Less than a month ago, I asked "Is the Status Quo Really So Bad for the Cavs?" Here is how I answered that question:

The bottom line is that if this Cleveland Cavaliers team stays healthy there is no reason that they cannot return to the NBA Finals. It would not be wise to tinker with the roster unless it is clear that the move markedly improves the team’s chances to make it to the Finals and/or beat the Western Conference representative. Adding players for the sake of having name brand talent does not automatically produce success—just ask the New York Knicks or the turn of the century Portland Trailblazers.

Cleveland has acquired "name brand talent"--two former All-Stars (Wallace and Szczerbiak) and a former number one overall draft pick (Smith)--but only in the playoffs will we find out if the roster has truly been upgraded.

Labels: , ,

posted by David Friedman @ 1:01 PM



At Monday, February 25, 2008 10:58:00 PM, Anonymous Anonymous said...

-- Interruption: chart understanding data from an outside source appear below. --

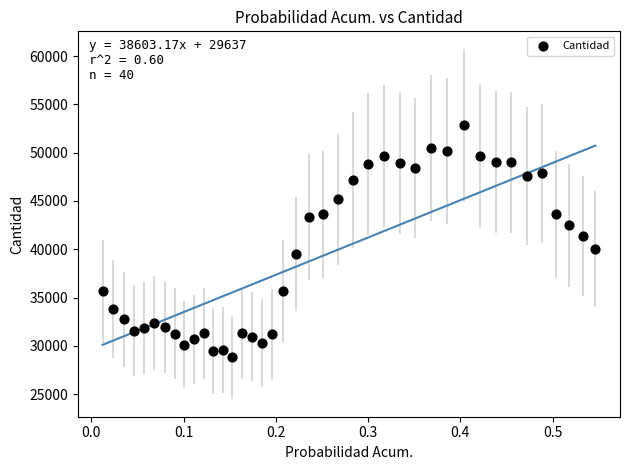

What is the range of Y values (max minus min)?

24018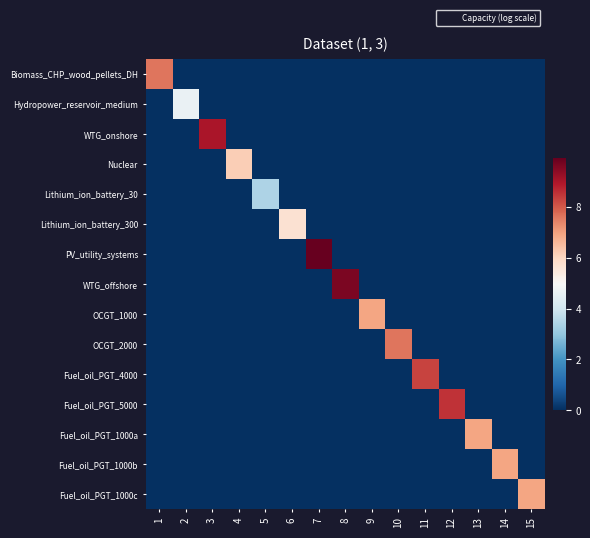

What is the total value across all series at 15?

6.9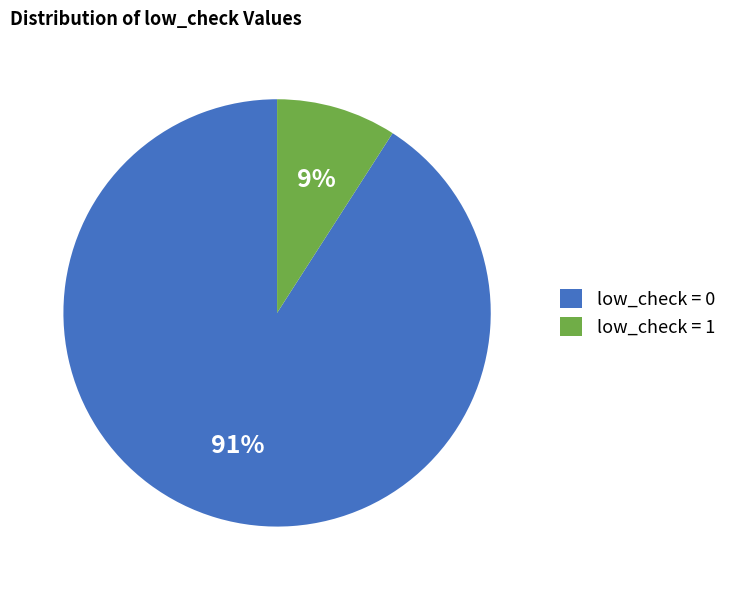

Does any single category account for the majority?

Yes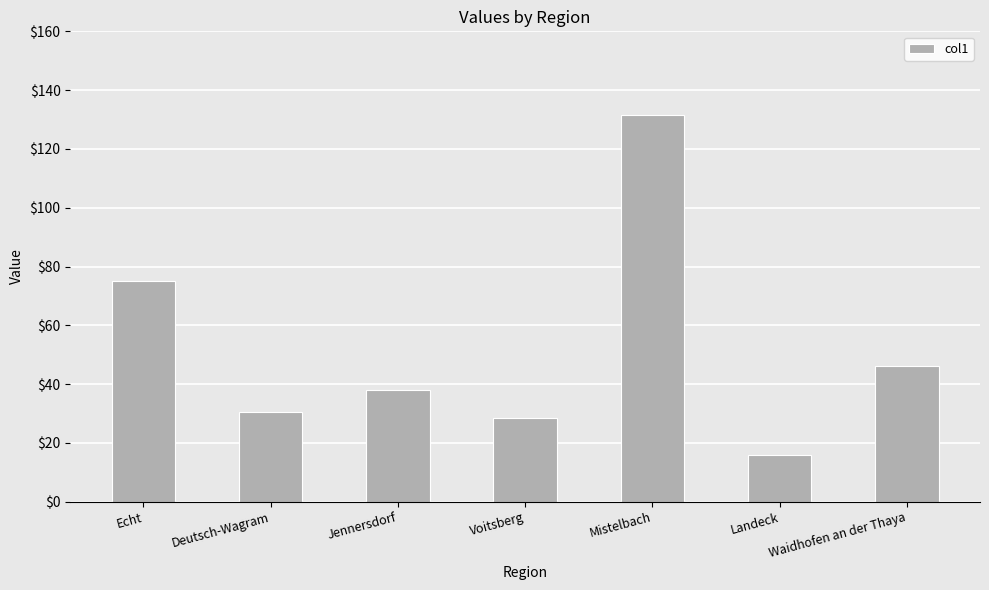

What is the difference between the maximum and second lowest values?

102.9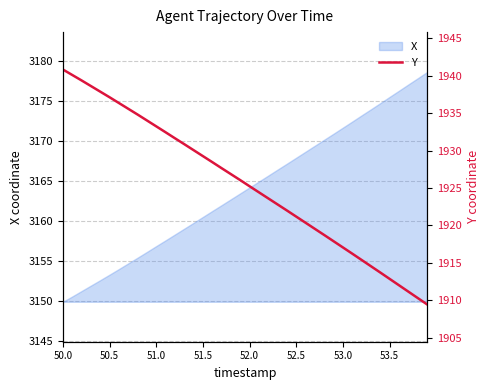

What is the difference between the maximum and minimum values?

31.4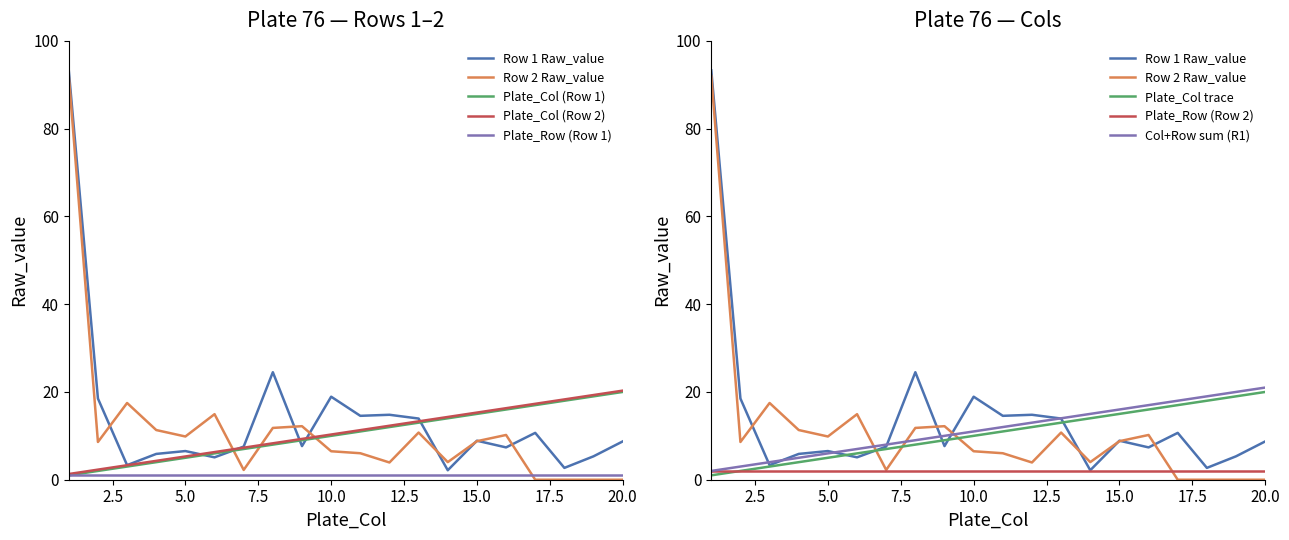

At which category is the sum across all series the highest?

1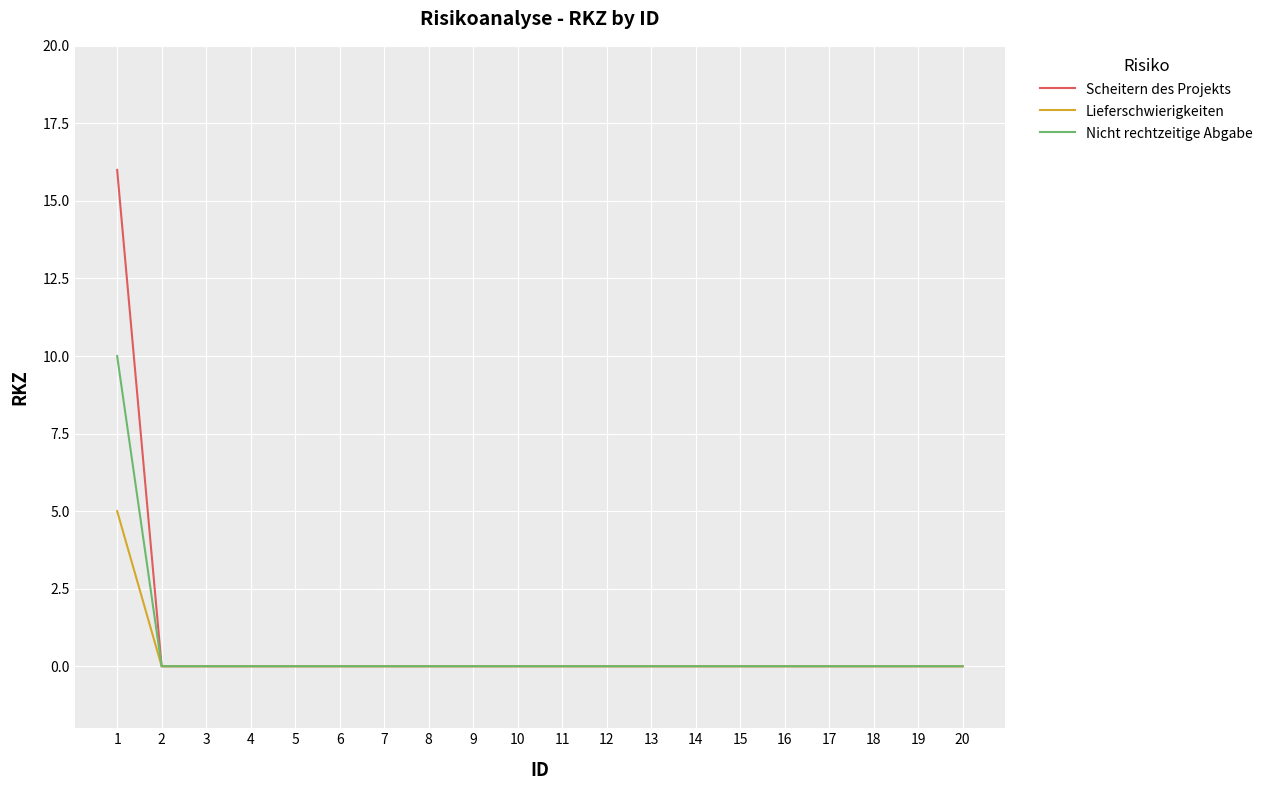

Which series has the widest spread of values?

Scheitern des Projekts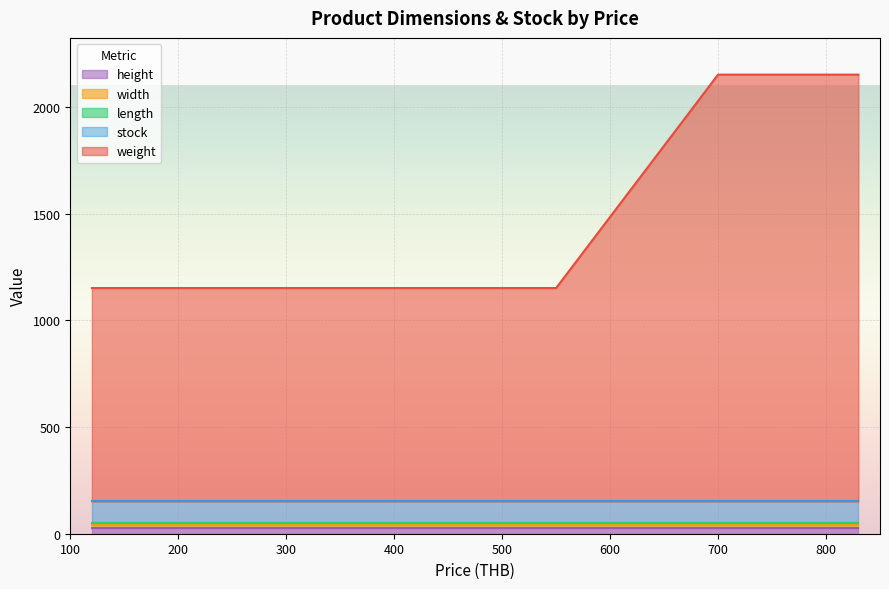

What is the average value of the stock series?

100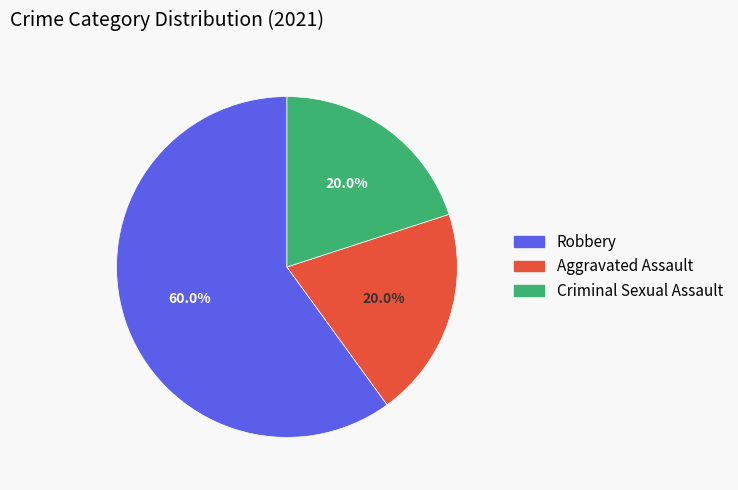

What percentage do Aggravated Assault and Robbery together represent?

80.0%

I've agreed with you all year about the Cavs. As a Cavs fan it is hard to believe the lack of respect this team gets in the national media. Its like they missed games 3-6 of the Eastern Conference finals last year.

That said, I hope this trade gives the Cavs a little more consistency. It will definitely be interesting to see how Mike Brown adjusts his lineup to deal with the influx of new players with a variety of skill sets. I look forward to your continued analysis.